Extracted information:
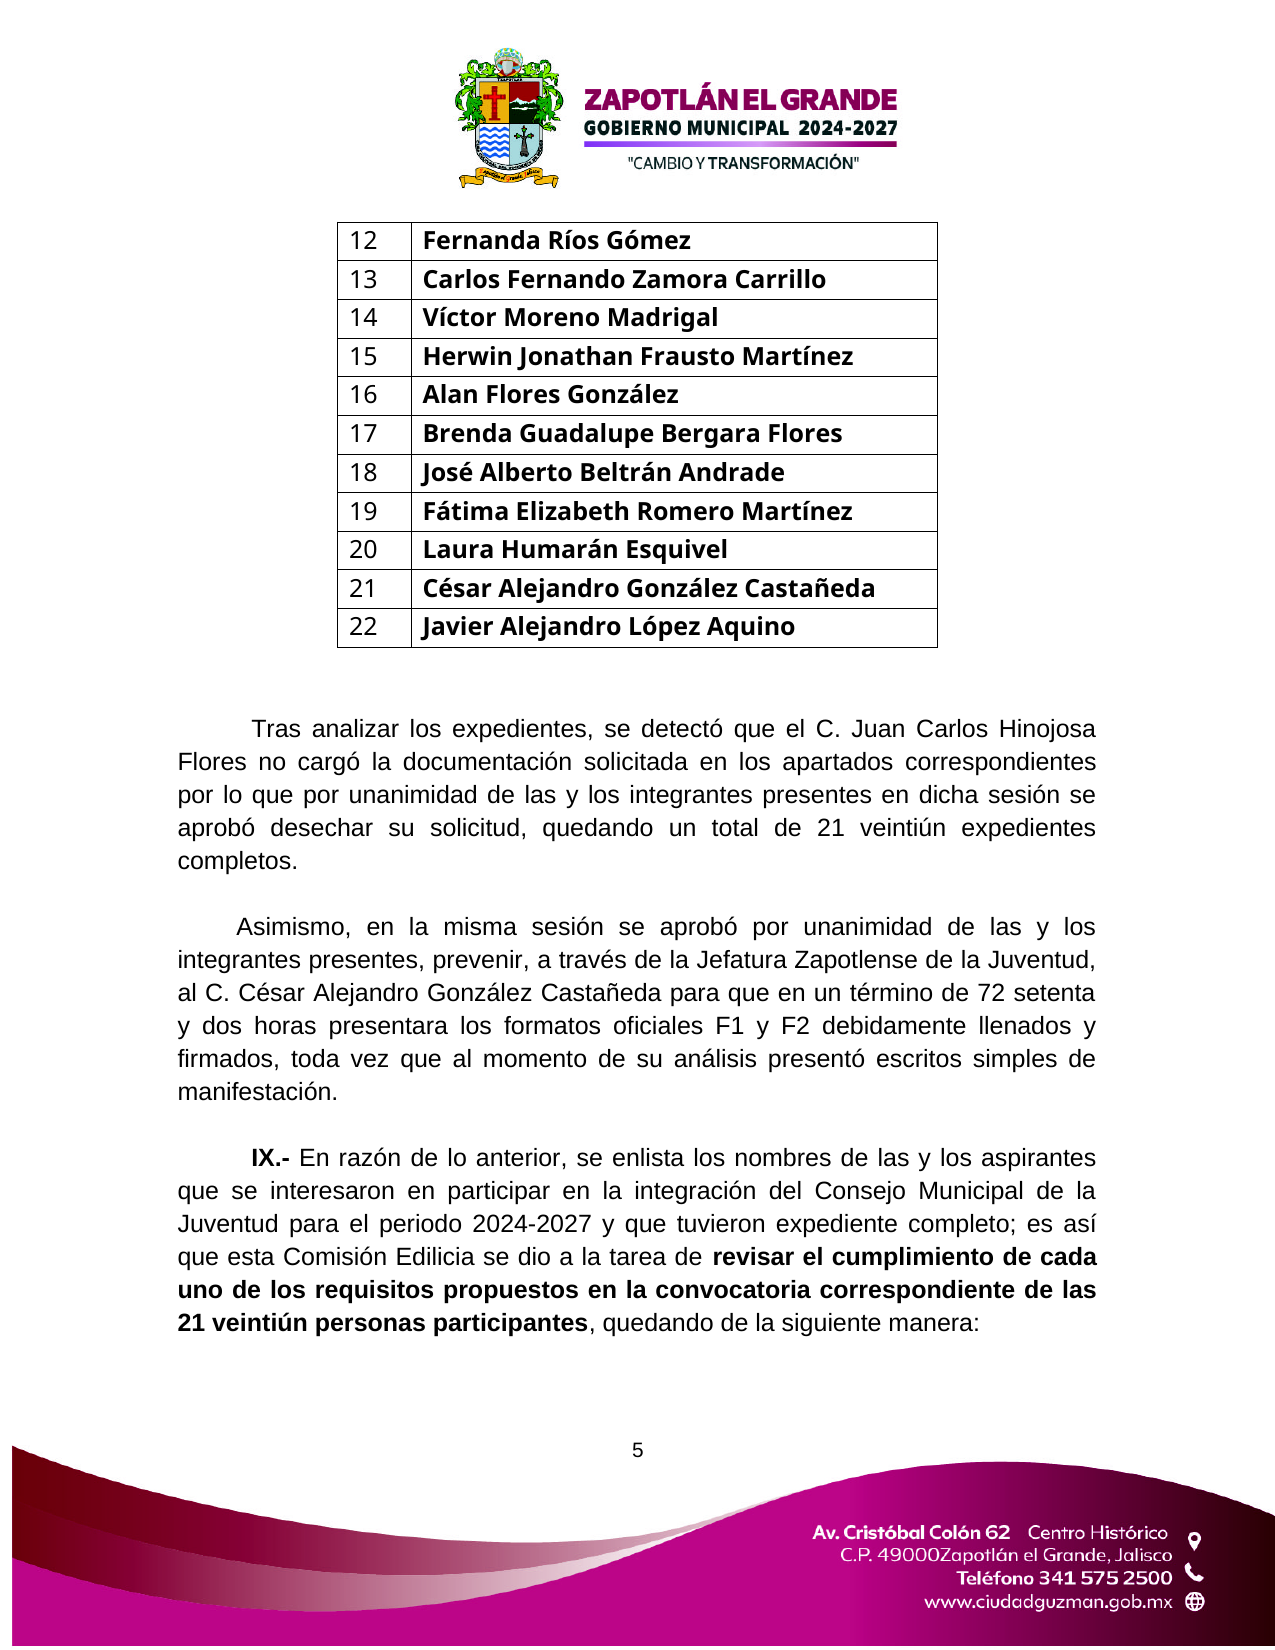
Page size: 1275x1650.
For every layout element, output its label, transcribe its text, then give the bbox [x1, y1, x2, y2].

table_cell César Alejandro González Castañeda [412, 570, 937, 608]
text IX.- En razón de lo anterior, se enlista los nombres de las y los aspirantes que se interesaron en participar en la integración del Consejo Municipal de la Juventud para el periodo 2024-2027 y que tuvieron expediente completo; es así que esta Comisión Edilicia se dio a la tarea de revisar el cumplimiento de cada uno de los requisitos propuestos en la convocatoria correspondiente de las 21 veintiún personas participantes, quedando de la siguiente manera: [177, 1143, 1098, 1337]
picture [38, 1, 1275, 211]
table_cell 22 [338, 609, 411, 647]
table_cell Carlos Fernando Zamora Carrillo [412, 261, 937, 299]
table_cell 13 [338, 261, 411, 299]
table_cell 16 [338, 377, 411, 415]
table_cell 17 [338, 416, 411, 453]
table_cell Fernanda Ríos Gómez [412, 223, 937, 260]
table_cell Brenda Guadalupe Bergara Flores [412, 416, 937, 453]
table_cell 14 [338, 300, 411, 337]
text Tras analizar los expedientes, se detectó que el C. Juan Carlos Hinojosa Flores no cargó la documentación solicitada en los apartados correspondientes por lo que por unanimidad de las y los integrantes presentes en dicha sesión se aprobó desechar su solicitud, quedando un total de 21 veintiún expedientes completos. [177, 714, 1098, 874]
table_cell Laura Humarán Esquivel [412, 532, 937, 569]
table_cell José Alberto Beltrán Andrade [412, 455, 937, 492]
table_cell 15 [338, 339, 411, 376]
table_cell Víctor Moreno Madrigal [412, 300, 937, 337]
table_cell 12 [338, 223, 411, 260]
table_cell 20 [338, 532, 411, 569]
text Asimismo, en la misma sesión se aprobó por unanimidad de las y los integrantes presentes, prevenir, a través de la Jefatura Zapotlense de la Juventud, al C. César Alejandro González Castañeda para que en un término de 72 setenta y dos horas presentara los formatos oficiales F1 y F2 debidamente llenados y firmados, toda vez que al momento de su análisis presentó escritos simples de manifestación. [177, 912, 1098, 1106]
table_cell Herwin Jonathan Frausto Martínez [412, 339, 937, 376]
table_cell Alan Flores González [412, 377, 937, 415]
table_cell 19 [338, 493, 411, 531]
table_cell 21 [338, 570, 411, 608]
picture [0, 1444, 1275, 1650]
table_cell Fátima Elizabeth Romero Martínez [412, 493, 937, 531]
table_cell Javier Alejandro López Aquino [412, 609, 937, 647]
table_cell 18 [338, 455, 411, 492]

...

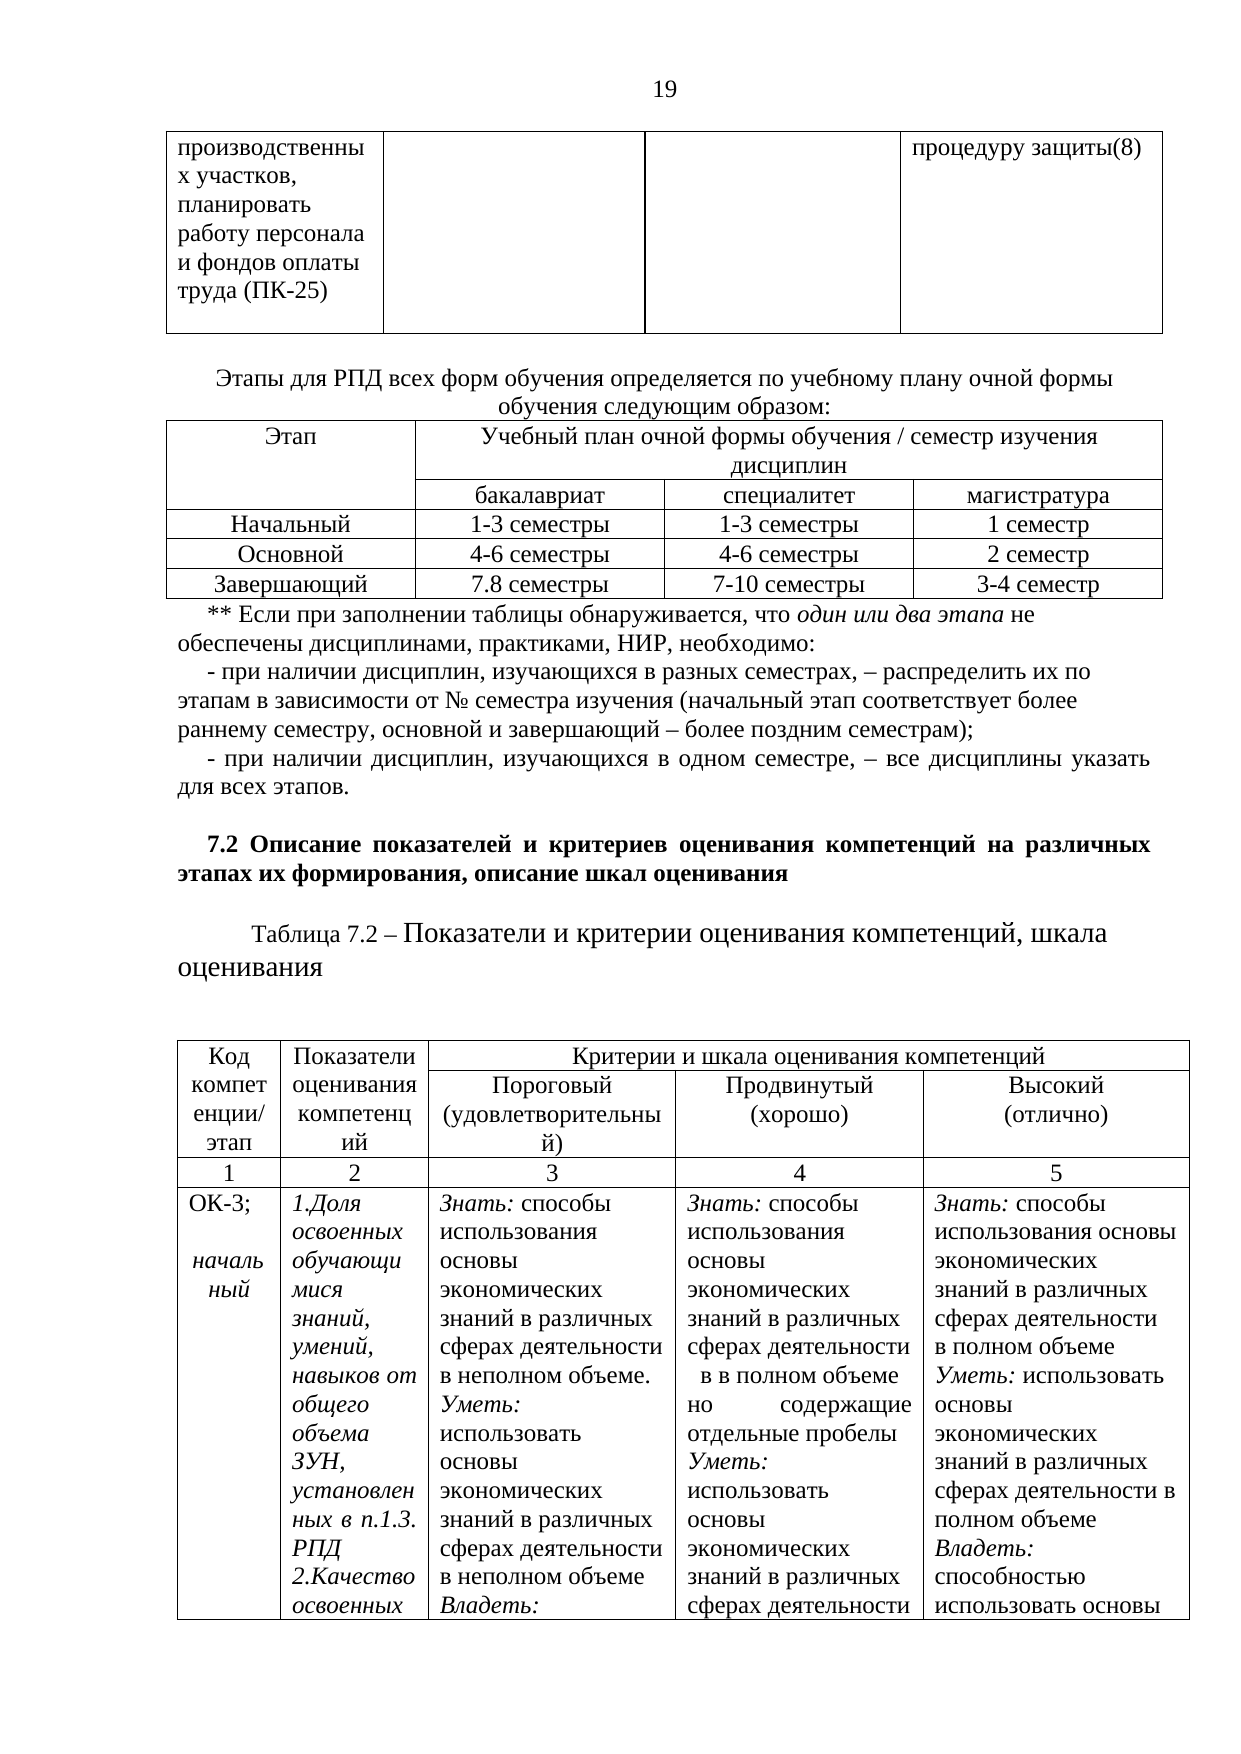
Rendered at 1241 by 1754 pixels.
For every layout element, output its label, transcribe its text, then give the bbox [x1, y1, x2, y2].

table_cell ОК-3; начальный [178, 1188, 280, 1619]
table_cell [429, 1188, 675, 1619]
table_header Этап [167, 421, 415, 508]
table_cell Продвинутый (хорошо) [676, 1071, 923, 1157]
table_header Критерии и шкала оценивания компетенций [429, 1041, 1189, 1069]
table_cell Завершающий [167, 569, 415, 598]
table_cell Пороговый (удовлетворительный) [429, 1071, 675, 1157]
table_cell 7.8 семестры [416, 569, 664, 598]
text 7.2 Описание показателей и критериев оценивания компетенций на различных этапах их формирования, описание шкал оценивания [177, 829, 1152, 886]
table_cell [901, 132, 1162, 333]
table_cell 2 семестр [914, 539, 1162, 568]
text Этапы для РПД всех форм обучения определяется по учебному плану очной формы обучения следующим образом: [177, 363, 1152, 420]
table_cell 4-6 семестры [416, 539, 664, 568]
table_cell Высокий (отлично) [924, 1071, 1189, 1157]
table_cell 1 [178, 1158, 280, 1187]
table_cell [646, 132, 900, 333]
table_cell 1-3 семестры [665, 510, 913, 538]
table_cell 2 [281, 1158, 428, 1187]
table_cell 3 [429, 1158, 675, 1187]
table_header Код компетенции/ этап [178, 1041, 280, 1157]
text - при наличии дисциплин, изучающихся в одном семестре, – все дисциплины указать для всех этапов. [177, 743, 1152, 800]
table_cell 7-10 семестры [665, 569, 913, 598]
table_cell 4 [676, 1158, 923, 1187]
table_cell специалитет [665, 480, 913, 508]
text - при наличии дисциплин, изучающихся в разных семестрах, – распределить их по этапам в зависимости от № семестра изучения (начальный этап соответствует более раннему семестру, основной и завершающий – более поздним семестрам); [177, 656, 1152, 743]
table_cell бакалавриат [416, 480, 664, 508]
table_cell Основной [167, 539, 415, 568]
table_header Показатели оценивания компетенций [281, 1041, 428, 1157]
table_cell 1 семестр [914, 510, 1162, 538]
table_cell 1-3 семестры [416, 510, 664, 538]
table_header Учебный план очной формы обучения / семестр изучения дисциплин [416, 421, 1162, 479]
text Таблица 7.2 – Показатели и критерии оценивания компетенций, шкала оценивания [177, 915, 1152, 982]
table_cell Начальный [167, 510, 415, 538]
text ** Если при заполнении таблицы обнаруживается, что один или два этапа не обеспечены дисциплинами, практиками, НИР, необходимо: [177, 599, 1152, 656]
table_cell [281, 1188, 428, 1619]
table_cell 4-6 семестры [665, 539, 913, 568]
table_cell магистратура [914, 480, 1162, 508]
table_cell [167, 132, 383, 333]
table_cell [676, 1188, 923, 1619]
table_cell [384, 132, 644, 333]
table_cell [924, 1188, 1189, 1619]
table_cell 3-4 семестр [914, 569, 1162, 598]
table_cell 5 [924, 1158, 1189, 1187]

Task directions: Copy every line of the data that carries the word "всех".

Solved exercise:
text Этапы для РПД всех форм обучения определяется по учебному плану очной формы обучения следующим образом: [177, 363, 1152, 420]
text - при наличии дисциплин, изучающихся в одном семестре, – все дисциплины указать для всех этапов. [177, 743, 1152, 800]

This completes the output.